> Task statement: Put the lines from the line with "<blockquote>In this tutorial, we’ll" through the line with "Hey, I’m Tommy" into a numbered list, both ends included. Skip blank lines and leave out the pictures.

☆ ☆ ☆ ☆ ☆

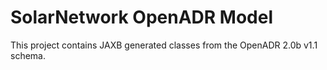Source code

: # SolarNetwork OpenADR Model

This project contains JAXB generated classes from the OpenADR 2.0b v1.1 schema.
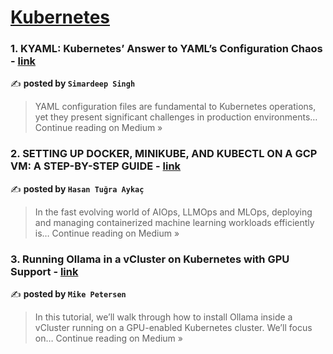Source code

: 
<h1><a href=https://medium.com/tag/kubernetes/recommended target="_blank" rel="noopener noreferrer">Kubernetes</a></h1>
<h3>1. KYAML: Kubernetes’ Answer to YAML’s Configuration Chaos - <a href="https://medium.com/@simardeep.oberoi/kyaml-kubernetes-answer-to-yaml-s-configuration-chaos-0c0c09f51587?source=rss------kubernetes-5" target="_blank" rel="noopener noreferrer">link</a></h3>

✍️ **posted by `Simardeep Singh`**

<blockquote>YAML configuration files are fundamental to Kubernetes operations, yet they present significant challenges in production environments…
Continue reading on Medium »</blockquote>

<h3>2. SETTING UP DOCKER, MINIKUBE, AND KUBECTL ON A GCP VM: A STEP-BY-STEP GUIDE - <a href="https://medium.com/@htasoftware/setting-up-docker-minikube-and-kubectl-on-a-gcp-vm-a-step-by-step-guide-93d947bb96d6?source=rss------kubernetes-5" target="_blank" rel="noopener noreferrer">link</a></h3>

✍️ **posted by `Hasan Tuğra Aykaç`**

<blockquote>In the fast evolving world of AIOps, LLMOps and MLOps, deploying and managing containerized machine learning workloads efficiently is…
Continue reading on Medium »</blockquote>

<h3>3. Running Ollama in a vCluster on Kubernetes with GPU Support - <a href="https://medium.com/@mpetason/running-ollama-in-a-vcluster-on-kubernetes-with-gpu-support-361fdc7a9382?source=rss------kubernetes-5" target="_blank" rel="noopener noreferrer">link</a></h3>

✍️ **posted by `Mike Petersen`**

<blockquote>In this tutorial, we’ll walk through how to install Ollama inside a vCluster running on a GPU-enabled Kubernetes cluster. We’ll focus on…
Continue reading on Medium »</blockquote>

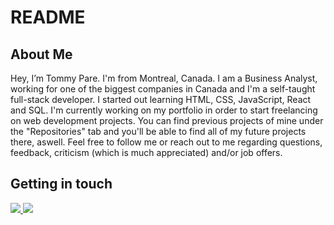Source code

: # README
## About Me 
Hey, I’m Tommy Pare. I'm from Montreal, Canada. I am a Business Analyst, working for one of the biggest companies in Canada and I'm a self-taught full-stack developer. I started out learning HTML, CSS, JavaScript, React and SQL. I'm currently working on my portfolio in order to start freelancing on web development projects. You can find previous projects of mine under the "Repositories" tab and you'll be able to find all of my future projects there, aswell. Feel free to follow me or reach out to me regarding questions, feedback, criticism (which is much appreciated) and/or job offers. 

## Getting in touch
<a href="https://mail.google.com/mail/u/0/?fs=1&to=tommylparegmail.com&su=Ihr+Anliegen&body=Ihre+Nachricht+an+mich&tf=cm">
  <img src="https://img.shields.io/badge/Gmail-D14836?style=for-the-badge&logo=gmail&logoColor=white" />
</a>
<a href="https://www.linkedin.com/in/tommypar%C3%A9/">
  <img src="https://img.shields.io/badge/LinkedIn-0077B5?style=for-the-badge&logo=linkedin&logoColor=white" />
</a>
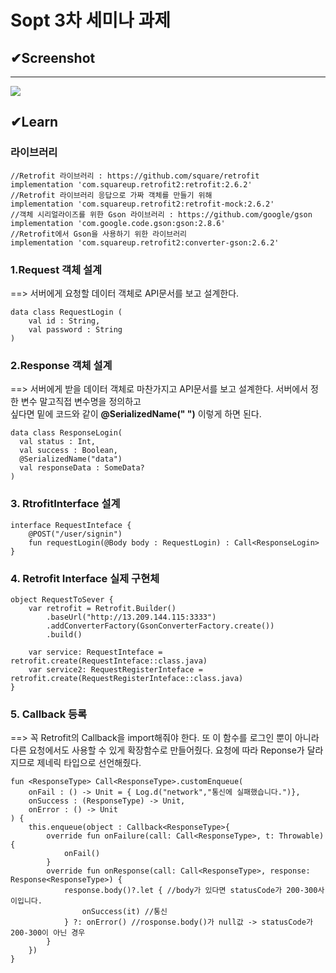 # Sopt 3차 세미나 과제

## ✔Screenshot
---

<div>
<img src = "https://user-images.githubusercontent.com/37900920/82637582-0b523b80-9c40-11ea-8348-0d9ac41ff3df.gif">
</div>

## ✔Learn

### 라이브러리

    //Retrofit 라이브러리 : https://github.com/square/retrofit
    implementation 'com.squareup.retrofit2:retrofit:2.6.2'
    //Retrofit 라이브러리 응답으로 가짜 객체를 만들기 위해
    implementation 'com.squareup.retrofit2:retrofit-mock:2.6.2'
    //객체 시리얼라이즈를 위한 Gson 라이브러리 : https://github.com/google/gson
    implementation 'com.google.code.gson:gson:2.8.6'
    //Retrofit에서 Gson을 사용하기 위한 라이브러리
    implementation 'com.squareup.retrofit2:converter-gson:2.6.2'
 
### 1.Request 객체 설계

==> 서버에게 요청할 데이터 객체로 API문서를 보고 설계한다.

    data class RequestLogin (
        val id : String,
        val password : String
    )
  
### 2.Response 객체 설계
  
==> 서버에게 받을 데이터 객체로 마찬가지고 API문서를 보고 설계한다. 서버에서 정한 변수 말고직접 변수명을 정의하고   
싶다면 밑에 코드와 같이 __@SerializedName(" ")__ 이렇게 하면 된다.  
    
    data class ResponseLogin( 
      val status : Int, 
      val success : Boolean, 
      @SerializedName("data") 
      val responseData : SomeData?
    )

### 3. RtrofitInterface 설계

    interface RequestInteface {
        @POST("/user/signin")
        fun requestLogin(@Body body : RequestLogin) : Call<ResponseLogin>
    }
    
### 4. Retrofit Interface 실제 구현체

    object RequestToSever {
        var retrofit = Retrofit.Builder()
            .baseUrl("http://13.209.144.115:3333")
            .addConverterFactory(GsonConverterFactory.create())
            .build()

        var service: RequestInteface = retrofit.create(RequestInteface::class.java)
        var service2: RequestRegisterInteface = retrofit.create(RequestRegisterInteface::class.java)
    }
    
### 5. Callback 등록

==> 꼭 Retrofit의 Callback을 import해줘야 한다. 또 이 함수를 로그인 뿐이 아니라 다른 요청에서도 사용할 수 있게 확장함수로 만들어줬다. 요청에 따라 Reponse가 달라지므로 제네릭 타입으로 선언해줬다.

    fun <ResponseType> Call<ResponseType>.customEnqueue(
        onFail : () -> Unit = { Log.d("network","통신에 실패했습니다.")},
        onSuccess : (ResponseType) -> Unit,
        onError : () -> Unit
    ) {
        this.enqueue(object : Callback<ResponseType>{
            override fun onFailure(call: Call<ResponseType>, t: Throwable) {
                onFail()
            }
            override fun onResponse(call: Call<ResponseType>, response: Response<ResponseType>) {
                response.body()?.let { //body가 있다면 statusCode가 200-300사이입니다.
                    onSuccess(it) //통신
                } ?: onError() //rosponse.body()가 null값 -> statusCode가 200-300이 아닌 경우
            }
        })
    }


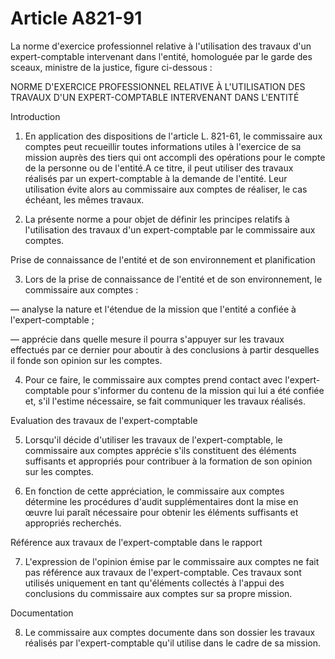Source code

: # Article A821-91

La norme d'exercice professionnel relative à l'utilisation des travaux d'un expert-comptable intervenant dans l'entité, homologuée par le garde des sceaux, ministre de la justice, figure ci-dessous :

NORME D'EXERCICE PROFESSIONNEL RELATIVE À L'UTILISATION DES TRAVAUX D'UN EXPERT-COMPTABLE INTERVENANT DANS L'ENTITÉ

Introduction

1. En application des dispositions de l'article L. 821-61, le commissaire aux comptes peut recueillir toutes informations utiles à l'exercice de sa mission auprès des tiers qui ont accompli des opérations pour le compte de la personne ou de l'entité.A ce titre, il peut utiliser des travaux réalisés par un expert-comptable à la demande de l'entité. Leur utilisation évite alors au commissaire aux comptes de réaliser, le cas échéant, les mêmes travaux.

1. La présente norme a pour objet de définir les principes relatifs à l'utilisation des travaux d'un expert-comptable par le commissaire aux comptes.

Prise de connaissance de l'entité et de son environnement et planification

3. Lors de la prise de connaissance de l'entité et de son environnement, le commissaire aux comptes :

― analyse la nature et l'étendue de la mission que l'entité a confiée à l'expert-comptable ;

― apprécie dans quelle mesure il pourra s'appuyer sur les travaux effectués par ce dernier pour aboutir à des conclusions à partir desquelles il fonde son opinion sur les comptes.

4. Pour ce faire, le commissaire aux comptes prend contact avec l'expert-comptable pour s'informer du contenu de la mission qui lui a été confiée et, s'il l'estime nécessaire, se fait communiquer les travaux réalisés.

Evaluation des travaux de l'expert-comptable

5. Lorsqu'il décide d'utiliser les travaux de l'expert-comptable, le commissaire aux comptes apprécie s'ils constituent des éléments suffisants et appropriés pour contribuer à la formation de son opinion sur les comptes.

1. En fonction de cette appréciation, le commissaire aux comptes détermine les procédures d'audit supplémentaires dont la mise en œuvre lui paraît nécessaire pour obtenir les éléments suffisants et appropriés recherchés.

Référence aux travaux de l'expert-comptable dans le rapport

7. L'expression de l'opinion émise par le commissaire aux comptes ne fait pas référence aux travaux de l'expert-comptable. Ces travaux sont utilisés uniquement en tant qu'éléments collectés à l'appui des conclusions du commissaire aux comptes sur sa propre mission.

Documentation

8. Le commissaire aux comptes documente dans son dossier les travaux réalisés par l'expert-comptable qu'il utilise dans le cadre de sa mission.
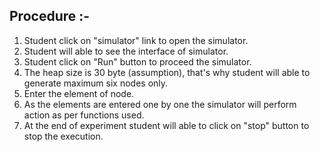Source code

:## Procedure :-
1. Student click on "simulator" link to open the simulator.<br>
2. Student will able to see the interface of simulator.<br>
3. Student click on "Run" button to proceed the simulator.<br>
4. The heap size is 30 byte (assumption), that's why student will able to generate maximum six nodes only.<br>
5. Enter the element of node.<br>
6. As the elements are entered one by one the simulator will perform action as per functions used.<br>
7. At the end of experiment student will able to click on "stop" button to stop the execution.<br>
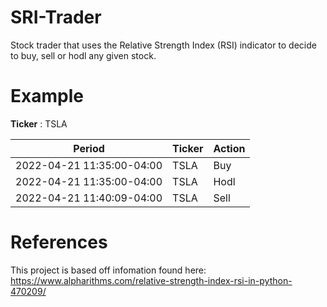 # SRI-Trader
Stock trader that uses the Relative Strength Index (RSI) indicator to decide to buy, sell or hodl any given stock.

# Example

**Ticker** : TSLA


|Period|Ticker|Action
| ------------- | ------------- |------------- |
| 2022-04-21 11:35:00-04:00  |  TSLA  |  Buy  |
| 2022-04-21 11:35:00-04:00  |  TSLA  |  Hodl  |
| 2022-04-21 11:40:09-04:00  |  TSLA  |  Sell  |

# References

This project is based off infomation found here:
https://www.alpharithms.com/relative-strength-index-rsi-in-python-470209/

☆ ☆ ☆ ☆ ☆

> Response to the exercise:
1. <blockquote>In this tutorial, we’ll walk through how to install Ollama inside a vCluster running on a GPU-enabled Kubernetes cluster. We’ll focus on…
2. Continue reading on Medium »</blockquote>
3. Source code
4. : # README
5. ## About Me 
6. Hey, I’m Tommy Pare. I'm from Montreal, Canada. I am a Business Analyst, working for one of the biggest companies in Canada and I'm a self-taught full-stack developer. I started out learning HTML, CSS, JavaScript, React and SQL. I'm currently working on my portfolio in order to start freelancing on web development projects. You can find previous projects of mine under the "Repositories" tab and you'll be able to find all of my future projects there, aswell. Feel free to follow me or reach out to me regarding questions, feedback, criticism (which is much appreciated) and/or job offers. 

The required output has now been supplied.